Given exercise
Reproduce the following lines without any alteration, covering every item.

Stored data entries:
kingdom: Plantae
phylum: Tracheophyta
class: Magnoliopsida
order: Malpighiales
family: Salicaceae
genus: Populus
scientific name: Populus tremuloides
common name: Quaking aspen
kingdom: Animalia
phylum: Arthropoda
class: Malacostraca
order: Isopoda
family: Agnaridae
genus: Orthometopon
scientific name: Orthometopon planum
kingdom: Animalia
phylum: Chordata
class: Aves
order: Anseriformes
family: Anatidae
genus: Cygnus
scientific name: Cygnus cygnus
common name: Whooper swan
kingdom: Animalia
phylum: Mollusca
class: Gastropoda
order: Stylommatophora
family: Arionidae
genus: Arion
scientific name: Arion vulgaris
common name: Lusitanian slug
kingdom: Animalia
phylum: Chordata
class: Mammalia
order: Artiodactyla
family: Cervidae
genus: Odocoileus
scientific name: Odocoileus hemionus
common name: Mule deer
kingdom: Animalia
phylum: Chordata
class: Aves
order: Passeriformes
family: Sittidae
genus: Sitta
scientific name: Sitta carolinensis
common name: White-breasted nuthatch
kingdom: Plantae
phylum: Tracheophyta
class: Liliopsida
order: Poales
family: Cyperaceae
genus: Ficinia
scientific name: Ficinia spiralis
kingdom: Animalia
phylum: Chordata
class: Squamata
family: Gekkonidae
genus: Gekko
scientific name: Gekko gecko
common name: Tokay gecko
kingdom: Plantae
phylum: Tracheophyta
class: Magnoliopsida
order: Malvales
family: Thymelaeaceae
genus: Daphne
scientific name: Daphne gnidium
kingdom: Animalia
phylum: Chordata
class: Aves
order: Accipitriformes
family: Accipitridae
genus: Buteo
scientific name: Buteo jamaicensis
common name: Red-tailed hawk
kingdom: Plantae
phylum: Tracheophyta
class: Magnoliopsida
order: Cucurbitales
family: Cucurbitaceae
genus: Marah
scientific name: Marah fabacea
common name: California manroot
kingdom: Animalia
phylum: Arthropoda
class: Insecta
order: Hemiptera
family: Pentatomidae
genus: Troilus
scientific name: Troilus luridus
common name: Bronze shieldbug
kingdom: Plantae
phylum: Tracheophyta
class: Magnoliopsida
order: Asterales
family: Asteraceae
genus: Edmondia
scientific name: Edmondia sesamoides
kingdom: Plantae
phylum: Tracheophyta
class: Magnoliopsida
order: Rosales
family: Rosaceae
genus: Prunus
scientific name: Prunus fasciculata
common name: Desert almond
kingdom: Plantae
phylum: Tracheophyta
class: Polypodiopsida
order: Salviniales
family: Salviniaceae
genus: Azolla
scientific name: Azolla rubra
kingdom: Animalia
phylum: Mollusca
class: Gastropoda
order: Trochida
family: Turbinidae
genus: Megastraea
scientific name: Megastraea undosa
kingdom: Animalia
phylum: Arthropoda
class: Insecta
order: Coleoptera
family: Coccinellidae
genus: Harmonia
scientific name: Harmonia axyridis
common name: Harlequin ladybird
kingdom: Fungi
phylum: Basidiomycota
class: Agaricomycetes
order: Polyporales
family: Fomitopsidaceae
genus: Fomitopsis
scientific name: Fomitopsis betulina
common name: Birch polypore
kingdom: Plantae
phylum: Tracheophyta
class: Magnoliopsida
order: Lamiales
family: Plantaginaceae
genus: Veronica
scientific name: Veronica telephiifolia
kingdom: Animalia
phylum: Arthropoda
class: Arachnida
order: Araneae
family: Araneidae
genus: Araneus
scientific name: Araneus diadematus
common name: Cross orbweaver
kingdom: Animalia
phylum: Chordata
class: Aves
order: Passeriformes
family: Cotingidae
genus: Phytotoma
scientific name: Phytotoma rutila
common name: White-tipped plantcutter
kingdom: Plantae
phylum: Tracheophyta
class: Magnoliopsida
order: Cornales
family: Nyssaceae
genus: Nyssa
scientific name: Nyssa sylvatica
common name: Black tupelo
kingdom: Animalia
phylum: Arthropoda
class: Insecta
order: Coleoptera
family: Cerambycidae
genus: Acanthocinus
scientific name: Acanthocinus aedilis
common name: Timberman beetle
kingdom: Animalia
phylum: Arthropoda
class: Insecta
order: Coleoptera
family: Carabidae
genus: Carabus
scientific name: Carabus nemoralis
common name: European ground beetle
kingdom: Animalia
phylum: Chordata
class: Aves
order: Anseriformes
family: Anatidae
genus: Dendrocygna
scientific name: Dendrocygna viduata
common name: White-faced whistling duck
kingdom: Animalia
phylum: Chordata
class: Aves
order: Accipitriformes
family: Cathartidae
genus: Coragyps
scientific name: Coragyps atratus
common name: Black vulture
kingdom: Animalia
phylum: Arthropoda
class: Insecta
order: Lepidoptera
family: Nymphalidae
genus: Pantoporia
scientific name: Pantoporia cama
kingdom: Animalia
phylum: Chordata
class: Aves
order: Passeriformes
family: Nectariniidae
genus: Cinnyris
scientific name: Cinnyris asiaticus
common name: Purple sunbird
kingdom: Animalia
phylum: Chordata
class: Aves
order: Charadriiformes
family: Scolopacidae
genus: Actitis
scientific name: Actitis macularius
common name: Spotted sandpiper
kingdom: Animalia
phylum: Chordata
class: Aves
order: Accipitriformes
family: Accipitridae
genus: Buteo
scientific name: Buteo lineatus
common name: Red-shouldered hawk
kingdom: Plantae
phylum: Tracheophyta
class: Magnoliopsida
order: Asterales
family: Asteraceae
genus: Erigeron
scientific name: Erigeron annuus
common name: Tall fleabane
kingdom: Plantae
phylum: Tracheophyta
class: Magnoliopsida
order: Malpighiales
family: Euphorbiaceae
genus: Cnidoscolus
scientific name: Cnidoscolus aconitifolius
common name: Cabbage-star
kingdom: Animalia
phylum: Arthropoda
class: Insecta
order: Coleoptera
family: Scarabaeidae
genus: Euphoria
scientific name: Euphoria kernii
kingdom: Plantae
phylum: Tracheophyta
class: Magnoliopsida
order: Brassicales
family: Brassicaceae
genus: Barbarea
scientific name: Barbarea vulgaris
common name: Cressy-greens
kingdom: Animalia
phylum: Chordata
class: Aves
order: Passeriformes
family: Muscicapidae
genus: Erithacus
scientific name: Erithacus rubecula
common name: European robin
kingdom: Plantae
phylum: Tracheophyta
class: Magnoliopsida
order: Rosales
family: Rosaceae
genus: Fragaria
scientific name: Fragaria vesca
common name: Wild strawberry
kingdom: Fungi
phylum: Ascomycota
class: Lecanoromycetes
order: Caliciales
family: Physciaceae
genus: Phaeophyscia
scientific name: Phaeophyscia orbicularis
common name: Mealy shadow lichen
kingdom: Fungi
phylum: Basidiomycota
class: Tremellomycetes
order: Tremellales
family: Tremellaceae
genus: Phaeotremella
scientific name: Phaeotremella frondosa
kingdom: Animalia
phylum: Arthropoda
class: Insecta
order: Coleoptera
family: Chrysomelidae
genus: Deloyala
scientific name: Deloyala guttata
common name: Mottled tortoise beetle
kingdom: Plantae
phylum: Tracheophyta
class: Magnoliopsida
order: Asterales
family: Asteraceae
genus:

Result of this task
kingdom: Plantae
phylum: Tracheophyta
class: Magnoliopsida
order: Malpighiales
family: Salicaceae
genus: Populus
scientific name: Populus tremuloides
common name: Quaking aspen
kingdom: Animalia
phylum: Arthropoda
class: Malacostraca
order: Isopoda
family: Agnaridae
genus: Orthometopon
scientific name: Orthometopon planum
kingdom: Animalia
phylum: Chordata
class: Aves
order: Anseriformes
family: Anatidae
genus: Cygnus
scientific name: Cygnus cygnus
common name: Whooper swan
kingdom: Animalia
phylum: Mollusca
class: Gastropoda
order: Stylommatophora
family: Arionidae
genus: Arion
scientific name: Arion vulgaris
common name: Lusitanian slug
kingdom: Animalia
phylum: Chordata
class: Mammalia
order: Artiodactyla
family: Cervidae
genus: Odocoileus
scientific name: Odocoileus hemionus
common name: Mule deer
kingdom: Animalia
phylum: Chordata
class: Aves
order: Passeriformes
family: Sittidae
genus: Sitta
scientific name: Sitta carolinensis
common name: White-breasted nuthatch
kingdom: Plantae
phylum: Tracheophyta
class: Liliopsida
order: Poales
family: Cyperaceae
genus: Ficinia
scientific name: Ficinia spiralis
kingdom: Animalia
phylum: Chordata
class: Squamata
family: Gekkonidae
genus: Gekko
scientific name: Gekko gecko
common name: Tokay gecko
kingdom: Plantae
phylum: Tracheophyta
class: Magnoliopsida
order: Malvales
family: Thymelaeaceae
genus: Daphne
scientific name: Daphne gnidium
kingdom: Animalia
phylum: Chordata
class: Aves
order: Accipitriformes
family: Accipitridae
genus: Buteo
scientific name: Buteo jamaicensis
common name: Red-tailed hawk
kingdom: Plantae
phylum: Tracheophyta
class: Magnoliopsida
order: Cucurbitales
family: Cucurbitaceae
genus: Marah
scientific name: Marah fabacea
common name: California manroot
kingdom: Animalia
phylum: Arthropoda
class: Insecta
order: Hemiptera
family: Pentatomidae
genus: Troilus
scientific name: Troilus luridus
common name: Bronze shieldbug
kingdom: Plantae
phylum: Tracheophyta
class: Magnoliopsida
order: Asterales
family: Asteraceae
genus: Edmondia
scientific name: Edmondia sesamoides
kingdom: Plantae
phylum: Tracheophyta
class: Magnoliopsida
order: Rosales
family: Rosaceae
genus: Prunus
scientific name: Prunus fasciculata
common name: Desert almond
kingdom: Plantae
phylum: Tracheophyta
class: Polypodiopsida
order: Salviniales
family: Salviniaceae
genus: Azolla
scientific name: Azolla rubra
kingdom: Animalia
phylum: Mollusca
class: Gastropoda
order: Trochida
family: Turbinidae
genus: Megastraea
scientific name: Megastraea undosa
kingdom: Animalia
phylum: Arthropoda
class: Insecta
order: Coleoptera
family: Coccinellidae
genus: Harmonia
scientific name: Harmonia axyridis
common name: Harlequin ladybird
kingdom: Fungi
phylum: Basidiomycota
class: Agaricomycetes
order: Polyporales
family: Fomitopsidaceae
genus: Fomitopsis
scientific name: Fomitopsis betulina
common name: Birch polypore
kingdom: Plantae
phylum: Tracheophyta
class: Magnoliopsida
order: Lamiales
family: Plantaginaceae
genus: Veronica
scientific name: Veronica telephiifolia
kingdom: Animalia
phylum: Arthropoda
class: Arachnida
order: Araneae
family: Araneidae
genus: Araneus
scientific name: Araneus diadematus
common name: Cross orbweaver
kingdom: Animalia
phylum: Chordata
class: Aves
order: Passeriformes
family: Cotingidae
genus: Phytotoma
scientific name: Phytotoma rutila
common name: White-tipped plantcutter
kingdom: Plantae
phylum: Tracheophyta
class: Magnoliopsida
order: Cornales
family: Nyssaceae
genus: Nyssa
scientific name: Nyssa sylvatica
common name: Black tupelo
kingdom: Animalia
phylum: Arthropoda
class: Insecta
order: Coleoptera
family: Cerambycidae
genus: Acanthocinus
scientific name: Acanthocinus aedilis
common name: Timberman beetle
kingdom: Animalia
phylum: Arthropoda
class: Insecta
order: Coleoptera
family: Carabidae
genus: Carabus
scientific name: Carabus nemoralis
common name: European ground beetle
kingdom: Animalia
phylum: Chordata
class: Aves
order: Anseriformes
family: Anatidae
genus: Dendrocygna
scientific name: Dendrocygna viduata
common name: White-faced whistling duck
kingdom: Animalia
phylum: Chordata
class: Aves
order: Accipitriformes
family: Cathartidae
genus: Coragyps
scientific name: Coragyps atratus
common name: Black vulture
kingdom: Animalia
phylum: Arthropoda
class: Insecta
order: Lepidoptera
family: Nymphalidae
genus: Pantoporia
scientific name: Pantoporia cama
kingdom: Animalia
phylum: Chordata
class: Aves
order: Passeriformes
family: Nectariniidae
genus: Cinnyris
scientific name: Cinnyris asiaticus
common name: Purple sunbird
kingdom: Animalia
phylum: Chordata
class: Aves
order: Charadriiformes
family: Scolopacidae
genus: Actitis
scientific name: Actitis macularius
common name: Spotted sandpiper
kingdom: Animalia
phylum: Chordata
class: Aves
order: Accipitriformes
family: Accipitridae
genus: Buteo
scientific name: Buteo lineatus
common name: Red-shouldered hawk
kingdom: Plantae
phylum: Tracheophyta
class: Magnoliopsida
order: Asterales
family: Asteraceae
genus: Erigeron
scientific name: Erigeron annuus
common name: Tall fleabane
kingdom: Plantae
phylum: Tracheophyta
class: Magnoliopsida
order: Malpighiales
family: Euphorbiaceae
genus: Cnidoscolus
scientific name: Cnidoscolus aconitifolius
common name: Cabbage-star
kingdom: Animalia
phylum: Arthropoda
class: Insecta
order: Coleoptera
family: Scarabaeidae
genus: Euphoria
scientific name: Euphoria kernii
kingdom: Plantae
phylum: Tracheophyta
class: Magnoliopsida
order: Brassicales
family: Brassicaceae
genus: Barbarea
scientific name: Barbarea vulgaris
common name: Cressy-greens
kingdom: Animalia
phylum: Chordata
class: Aves
order: Passeriformes
family: Muscicapidae
genus: Erithacus
scientific name: Erithacus rubecula
common name: European robin
kingdom: Plantae
phylum: Tracheophyta
class: Magnoliopsida
order: Rosales
family: Rosaceae
genus: Fragaria
scientific name: Fragaria vesca
common name: Wild strawberry
kingdom: Fungi
phylum: Ascomycota
class: Lecanoromycetes
order: Caliciales
family: Physciaceae
genus: Phaeophyscia
scientific name: Phaeophyscia orbicularis
common name: Mealy shadow lichen
kingdom: Fungi
phylum: Basidiomycota
class: Tremellomycetes
order: Tremellales
family: Tremellaceae
genus: Phaeotremella
scientific name: Phaeotremella frondosa
kingdom: Animalia
phylum: Arthropoda
class: Insecta
order: Coleoptera
family: Chrysomelidae
genus: Deloyala
scientific name: Deloyala guttata
common name: Mottled tortoise beetle
kingdom: Plantae
phylum: Tracheophyta
class: Magnoliopsida
order: Asterales
family: Asteraceae
genus:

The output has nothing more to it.